The way Wolves coach Tom Thibodeau sees it, his team faces elimination Wednesday mostly because it has played two bad quarters, Game 2's 37-17 second quarter and Monday's 50-20 thrashing.

The Rockets scored 27 of the third quarter's first 32 points and Harden went 7-for-10 from the field — including three three-pointers made — in that quarter with step-back threes and fearless drives to the rim.

"I know how explosive they are," Thibodeau said. "If you have a bad quarter like we did, 37 was a lot. So 50 is a lot."

Wolves four-time All-Star Jimmy Butler searched for the right word to describe Monday's third-quarter collapse and repeated one from an interviewer's question that didn't fit.

"I don't think disappointing is the word," Butler said. "We just know we can be better. We have to do better. It's not over yet. It's still the first team to four [victories]. We've just got to go and get one here in Houston."

Fear factor

Rockets coach Mike D'Antoni credited Monday's third quarter to Harden's brilliance and his team's defensive proficiency. He also mentioned effort, "the atmosphere of the game, the right intensity and fear factor" for inspiring his team.

Asked if his team has found a rhythm now after Game 4's rout, D'Antoni said, "I'm so afraid of my shadow. I don't know. I know that we've got to keep this intensity. It's not over. It's 3-1. Obviously, it was a big game for us. Now it's started and they've got to come back and get us. But we need to defend home court. More importantly, we need to play like we did with our hair on fire, and I feel like we did the whole first three quarters."

D'Antoni acknowledged that the Rockets' 50-20 demolition in a mere 12 minutes might have changed the complexion of the entire series.

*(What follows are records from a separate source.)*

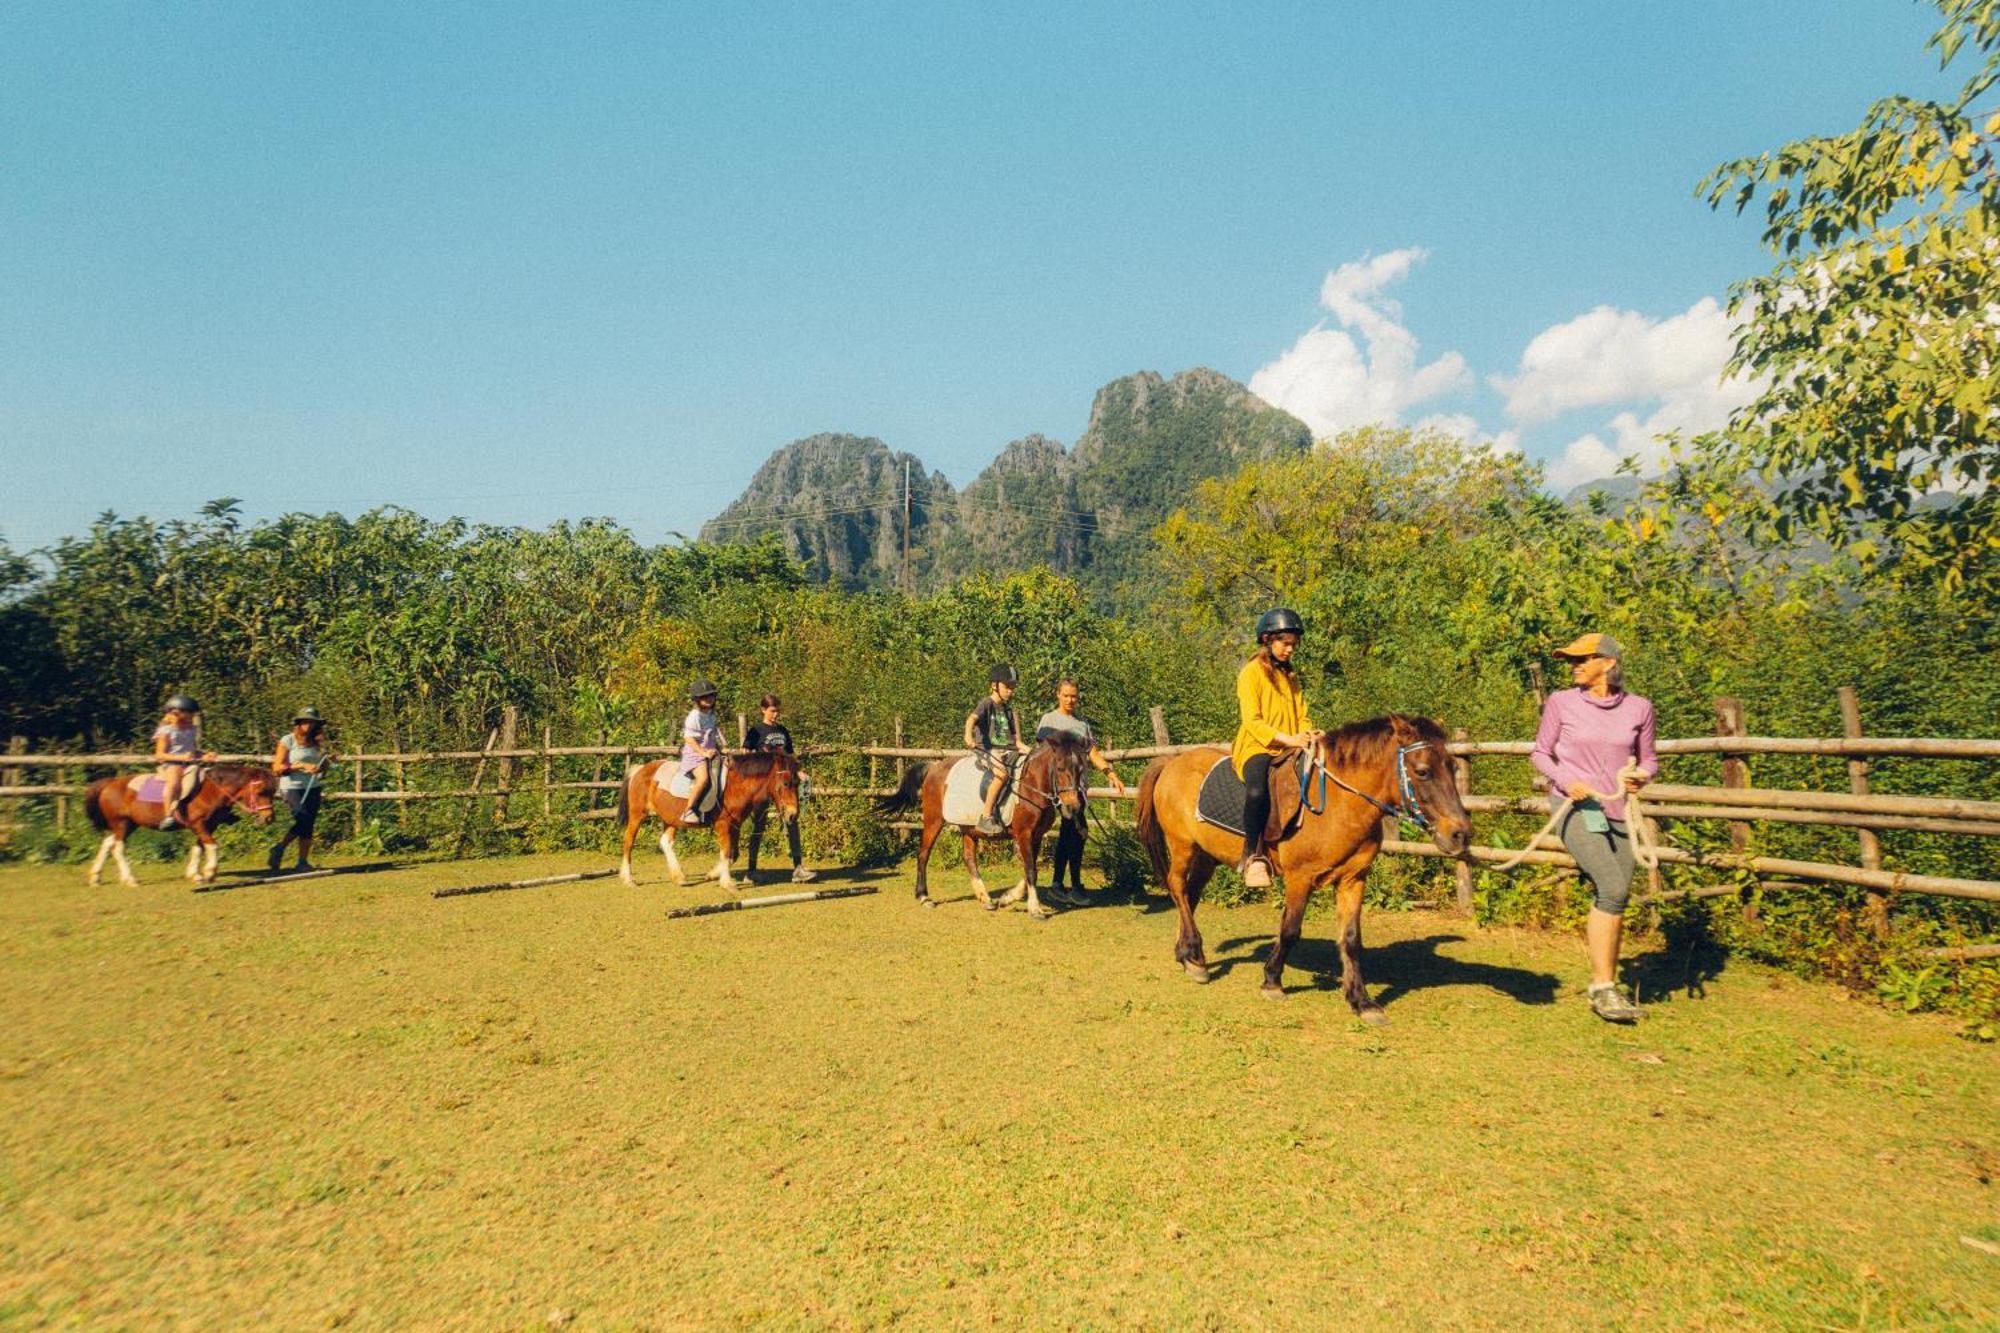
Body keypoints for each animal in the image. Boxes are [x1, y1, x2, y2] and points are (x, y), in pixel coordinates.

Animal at [82, 756, 280, 880]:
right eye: (261, 792)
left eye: (272, 792)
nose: (269, 818)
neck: (211, 791)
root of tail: (109, 783)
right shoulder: (199, 824)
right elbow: (211, 846)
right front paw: (210, 872)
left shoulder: (208, 825)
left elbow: (199, 847)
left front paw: (195, 874)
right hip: (121, 823)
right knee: (118, 848)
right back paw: (129, 878)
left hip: (129, 824)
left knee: (108, 842)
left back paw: (95, 876)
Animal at [612, 752, 800, 888]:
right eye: (786, 783)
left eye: (797, 782)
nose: (793, 814)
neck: (736, 785)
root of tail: (641, 769)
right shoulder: (723, 825)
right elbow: (726, 850)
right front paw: (726, 882)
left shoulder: (735, 825)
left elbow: (733, 853)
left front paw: (713, 874)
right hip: (638, 815)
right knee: (629, 841)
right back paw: (628, 878)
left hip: (671, 819)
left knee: (666, 842)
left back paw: (678, 877)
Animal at [880, 732, 1096, 920]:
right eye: (1060, 768)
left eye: (1081, 769)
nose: (1073, 806)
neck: (1031, 784)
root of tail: (934, 767)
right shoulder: (1024, 834)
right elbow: (1031, 871)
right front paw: (1035, 909)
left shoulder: (1036, 836)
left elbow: (1030, 869)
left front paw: (1007, 898)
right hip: (934, 821)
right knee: (923, 854)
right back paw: (924, 896)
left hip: (968, 828)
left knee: (969, 858)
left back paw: (985, 898)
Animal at [1144, 716, 1472, 1016]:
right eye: (1422, 771)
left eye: (1453, 768)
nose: (1461, 834)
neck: (1339, 805)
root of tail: (1172, 762)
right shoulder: (1300, 878)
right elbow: (1290, 930)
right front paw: (1272, 981)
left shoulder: (1354, 879)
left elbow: (1351, 939)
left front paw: (1361, 1000)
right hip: (1182, 845)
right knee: (1177, 887)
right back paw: (1194, 955)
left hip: (1206, 855)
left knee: (1190, 895)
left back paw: (1189, 956)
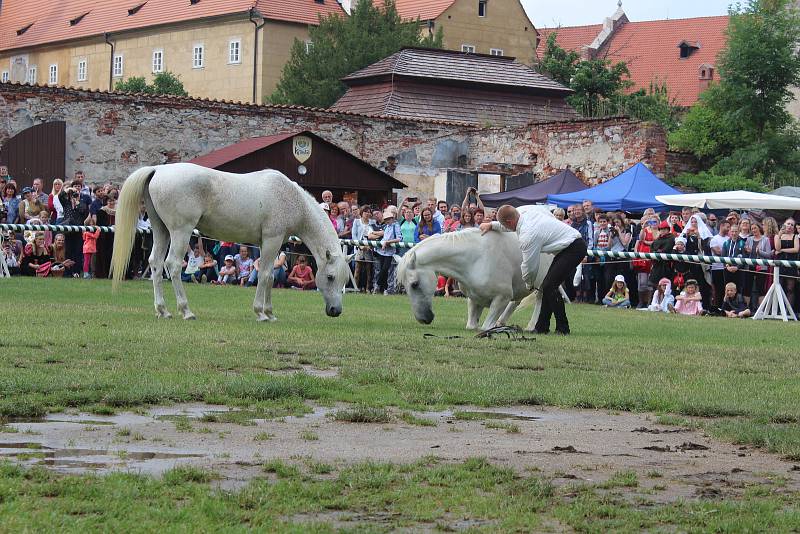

"Well, it could," he said. "We have an opportunity for it to be changed. They'll come at us, and we'll have to play. We'll have to play with the same intensity, but obviously I like where we're sitting. But I've been here before and that doesn't mean anything. We'll have to play."

Harden and starting forward Trevor Ariza are the only two Rockets left from that 2015 that delivered such a crushing comeback defeat. Teammate Chris Paul played for the Clippers back then.

"Chris, he talks about that," Harden said after the Rockets practiced in Houston on Tuesday. "We know how important tomorrow's game is obviously."

Paul talks about such a painful thing?

"He mentioned it," Harden said.

In December, Crawford said about that series: "I'm not sure you ever get over those, to be honest with you," and said he still might wake up "10 years from now" regretting one that got away.

He called Monday's chance to tie the Rockets 2-2 a "golden opportunity" lost.

"It's disappointing," Crawford said. "I'm not saying it can't be done. We just have to do it the hard way."